Le point d’eau qui ne déçoit jamais
À deux kilomètres de la porte d’entrée se trouve le point central de Nxai Pan : un point d’eau au milieu d’une vaste plaine herbeuse, ombragé par quelques acacias à ombrelle. En saison sèche, c’est là que la magie opère. Les éléphants arrivent en procession sans fin, parfois en file pour boire tandis que les springboks et les pintades s’affairent autour. Les lions le savent aussi, et ils sont souvent à proximité — attendant, observant, ou simplement somnolant à l’ombre.
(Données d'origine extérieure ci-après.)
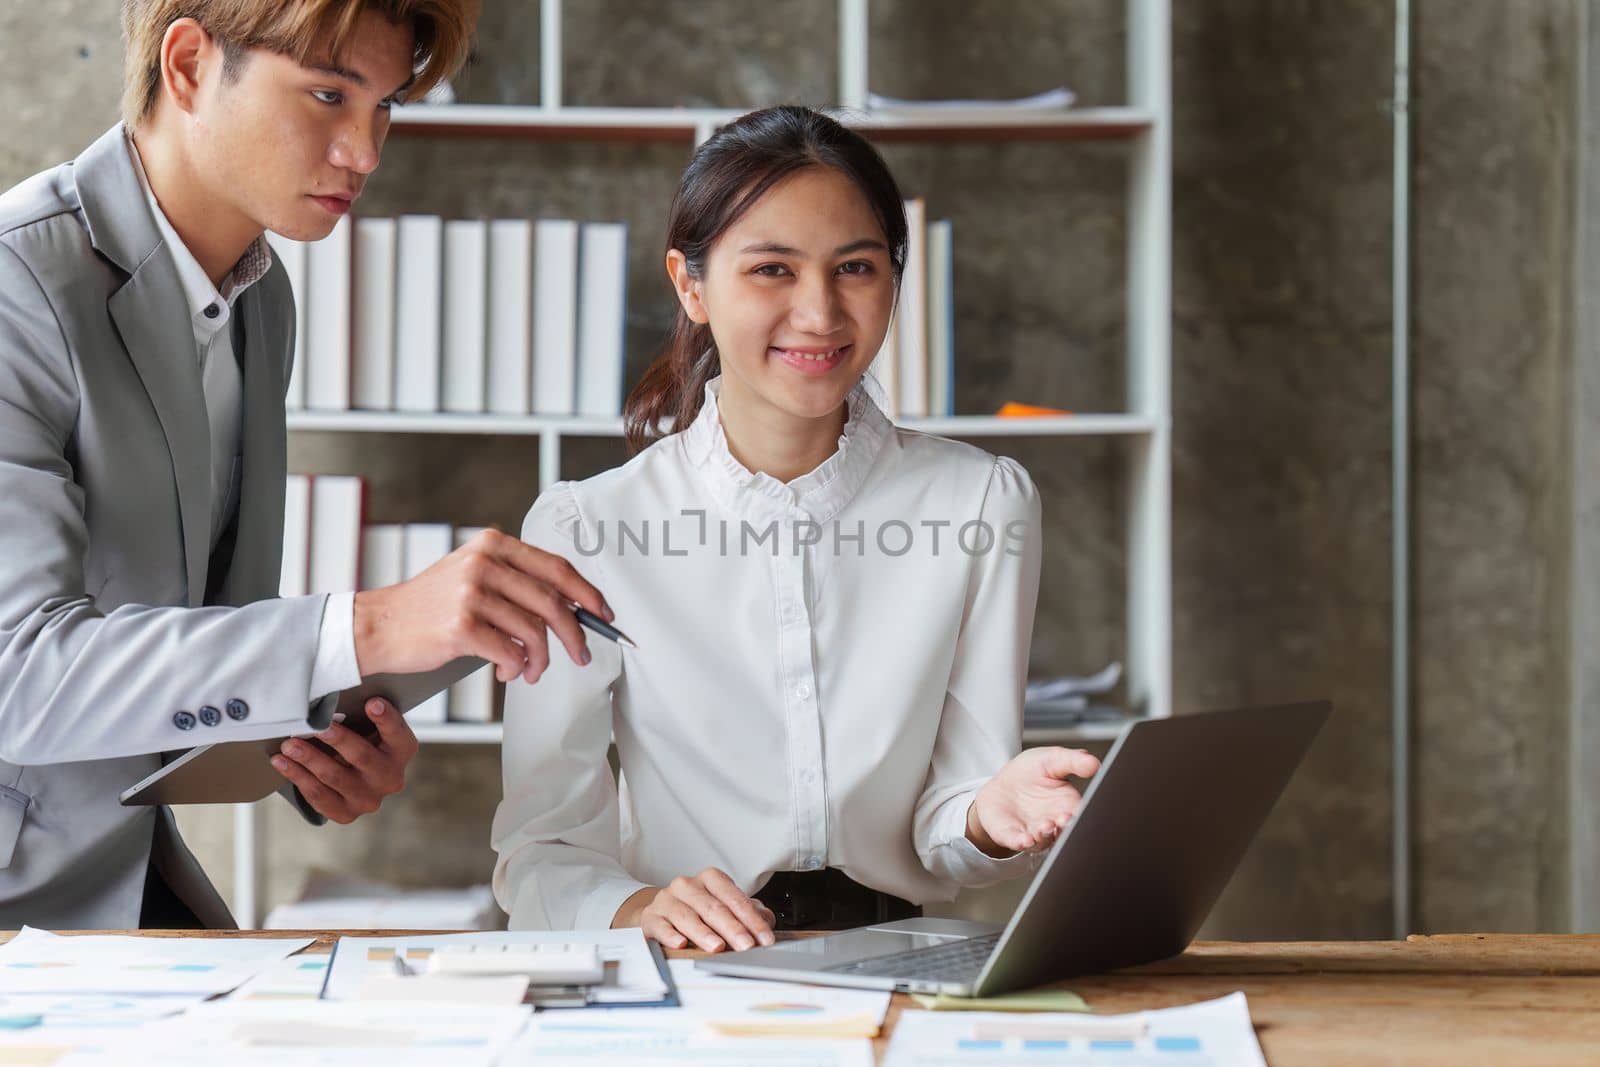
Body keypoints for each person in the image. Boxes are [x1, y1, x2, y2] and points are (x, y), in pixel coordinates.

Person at [0, 0, 612, 929]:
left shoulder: (258, 295)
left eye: (385, 109)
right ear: (191, 64)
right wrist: (364, 629)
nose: (364, 153)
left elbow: (192, 628)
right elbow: (18, 676)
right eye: (328, 96)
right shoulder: (17, 286)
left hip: (120, 880)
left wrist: (301, 735)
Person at [492, 105, 1101, 952]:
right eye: (772, 269)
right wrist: (635, 909)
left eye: (855, 266)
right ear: (691, 285)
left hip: (907, 961)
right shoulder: (585, 527)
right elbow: (542, 846)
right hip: (686, 970)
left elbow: (948, 824)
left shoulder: (982, 501)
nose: (819, 313)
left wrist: (991, 814)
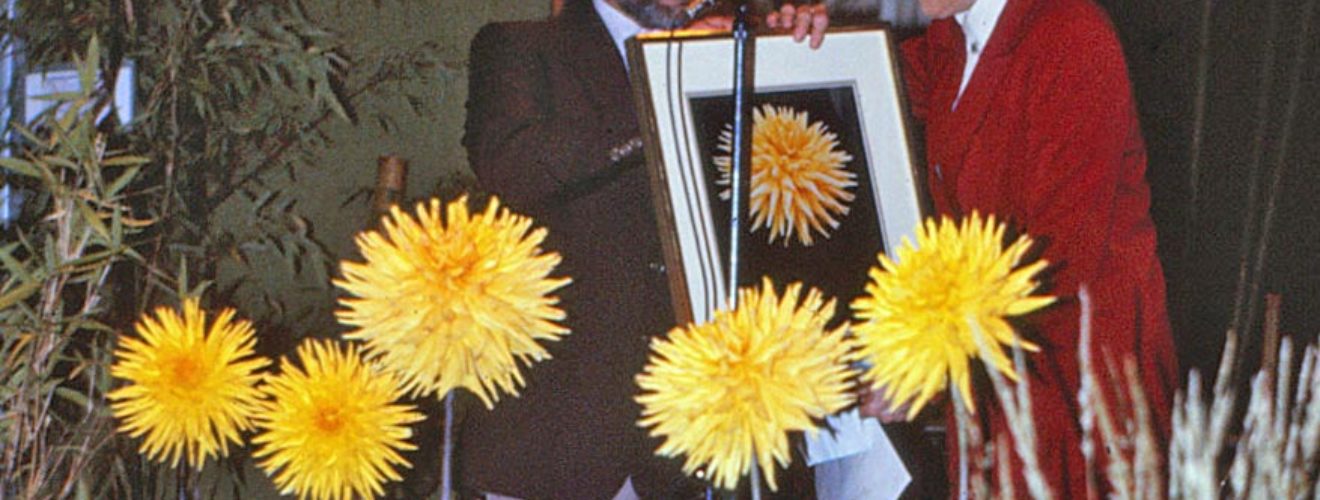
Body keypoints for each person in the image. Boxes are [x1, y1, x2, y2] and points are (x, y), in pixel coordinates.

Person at [459, 1, 827, 498]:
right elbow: (513, 166)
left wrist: (800, 54)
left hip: (700, 447)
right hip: (560, 443)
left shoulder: (739, 45)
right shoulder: (521, 46)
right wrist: (672, 75)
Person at [861, 0, 1180, 496]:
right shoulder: (953, 32)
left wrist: (926, 363)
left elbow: (1056, 261)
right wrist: (799, 38)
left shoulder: (1073, 37)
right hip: (1000, 391)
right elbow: (868, 74)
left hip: (1081, 397)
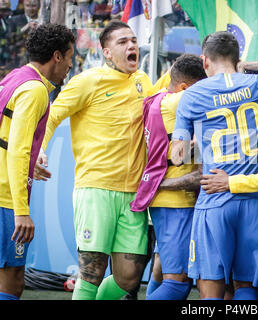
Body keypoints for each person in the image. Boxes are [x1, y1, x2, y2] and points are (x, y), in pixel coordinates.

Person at [33, 20, 171, 300]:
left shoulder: (143, 81)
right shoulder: (87, 81)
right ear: (106, 53)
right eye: (122, 42)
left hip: (134, 193)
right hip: (96, 189)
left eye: (133, 40)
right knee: (91, 272)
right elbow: (51, 116)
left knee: (129, 276)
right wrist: (38, 150)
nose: (131, 45)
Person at [171, 31, 258, 300]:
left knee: (212, 290)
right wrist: (249, 68)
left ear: (204, 61)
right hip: (257, 203)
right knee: (246, 288)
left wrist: (198, 140)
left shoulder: (191, 96)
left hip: (216, 198)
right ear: (238, 58)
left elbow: (178, 156)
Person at [0, 23, 75, 300]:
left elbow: (6, 139)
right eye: (69, 56)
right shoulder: (35, 90)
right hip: (6, 199)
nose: (70, 64)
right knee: (12, 283)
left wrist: (31, 166)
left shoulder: (15, 77)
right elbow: (18, 149)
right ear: (57, 56)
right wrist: (21, 211)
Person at [130, 53, 207, 300]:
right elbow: (216, 91)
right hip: (176, 202)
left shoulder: (158, 99)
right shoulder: (176, 102)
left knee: (161, 271)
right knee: (177, 283)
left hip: (167, 199)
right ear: (185, 88)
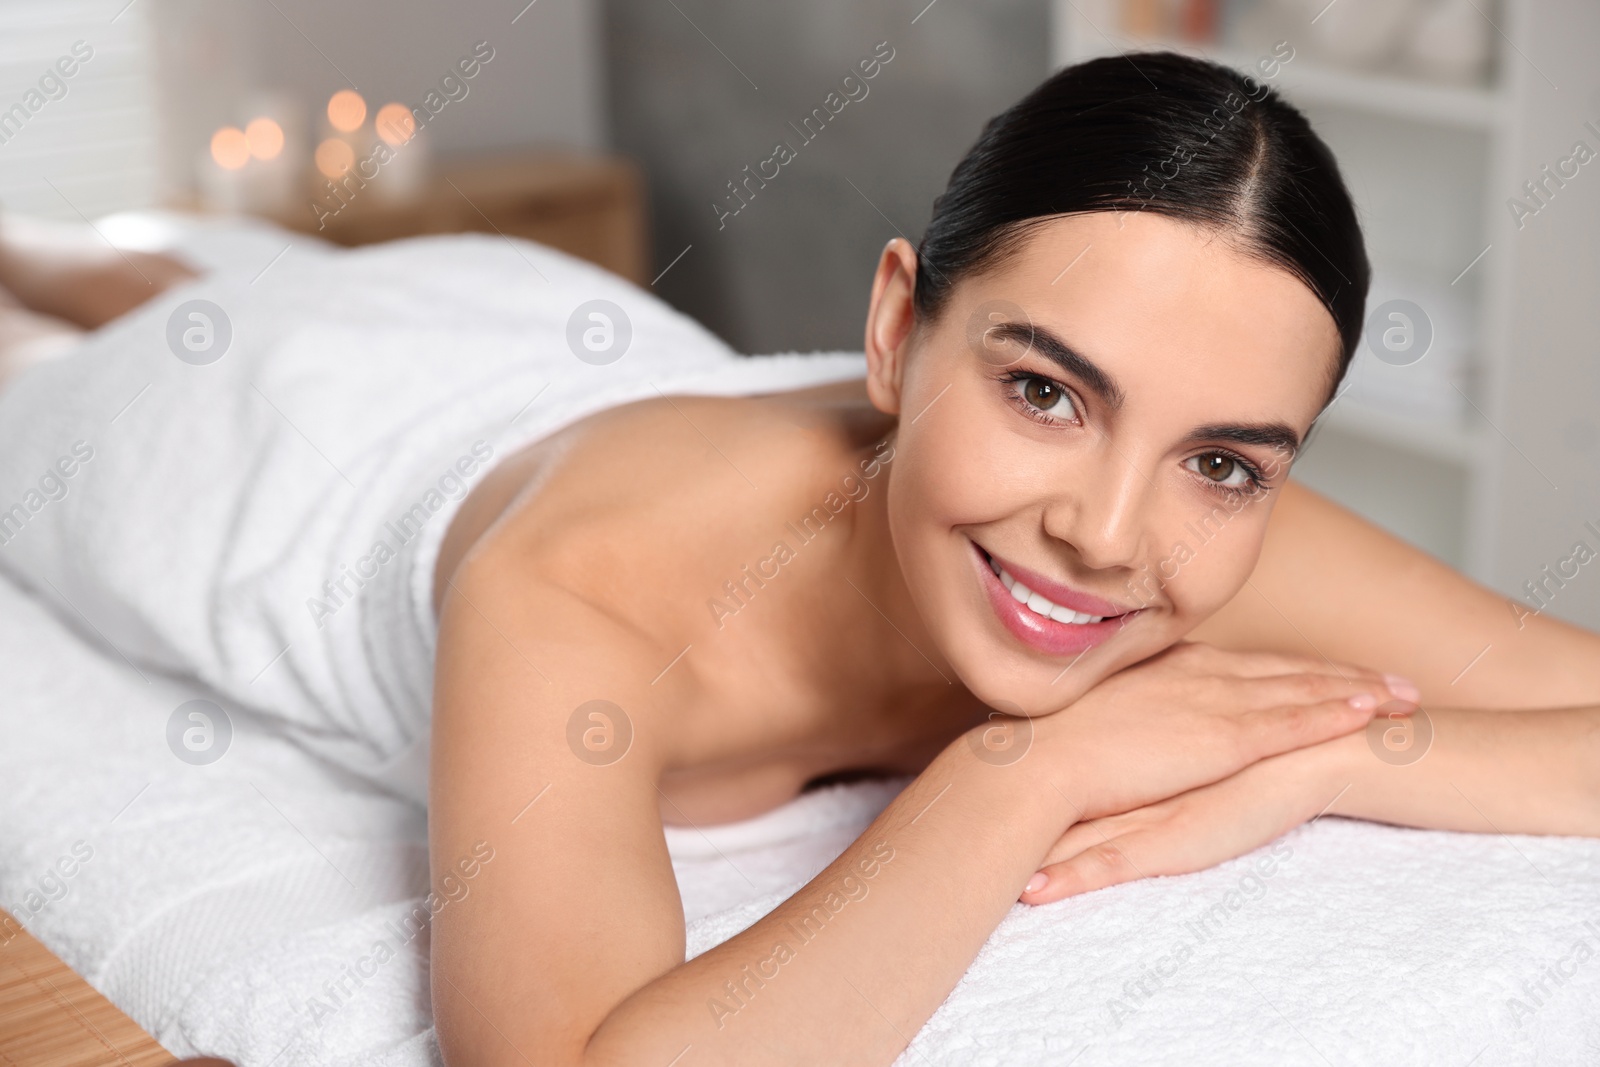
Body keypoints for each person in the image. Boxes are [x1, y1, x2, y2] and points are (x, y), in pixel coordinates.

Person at [0, 52, 1596, 1066]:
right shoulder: (573, 596)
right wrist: (1023, 774)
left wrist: (1324, 766)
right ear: (897, 331)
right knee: (145, 305)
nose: (1108, 538)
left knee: (230, 266)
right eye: (1043, 390)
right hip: (265, 442)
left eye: (1224, 462)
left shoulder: (1178, 524)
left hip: (553, 349)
Si vous séjournez au camp de Nxai Pan, vous n’aurez peut-être même pas besoin de quitter votre tente. Le point d’eau du camp attire constamment la faune, et il n’est pas rare que votre petit-déjeuner soit interrompu par une troupe de lions qui passe.
Migration des zèbres : le secret le mieux gardé d’Afrique
Tout le monde a entendu parler de la migration du Serengeti. Beaucoup moins nombreux sont ceux qui connaissent ce qui se passe à Nxai Pan. Entre décembre et mars, après que les pluies estivales ont verdoyé les salines, des milliers de zèbres arrivent. Ils viennent du nord, de la direction de Linyanti et de Chobe, pour mettre bas sur ces prairies riches en nutriments. Les chiffres sont stupéfiants — gnous, zèbres et oryx par milliers, ainsi que d’immenses troupeaux d’antilopes et de girafes. Et là où il y a des proies, il y a des prédateurs. Lions, guépards et hyènes brunes et tachetées suivent les troupeaux. C’est l’un des rares endroits du Botswana où la saison des pluies est en fait la meilleure période pour l’observation de la faune, et le spectacle rivalise avec tout ce que le continent peut offrir.
Ce qui vit ici
Flore et faune
Mammifères
Spectacle saisonnier et résidents permanents
Oiseaux
Riche et varié
Reptiles
Espèces adaptées au désert
Végétation
Écosystème de la saline fossile
Quand partir ?
Quand devriez-vous vraiment y aller ?
Nxai Pan renverse le scénario habituel du safari. Contrairement à la plupart des parcs qui brillent en saison sèche, cet endroit s’anime véritablement à l’arrivée des pluies. Le choix vous appartient : venez pendant la saison verte pour assister à la migration des zèbres à son apogée, ou visitez pendant les mois plus secs, quand les éléphants sont maîtres du point d’eau et que les salines semblent immuables et millénaires.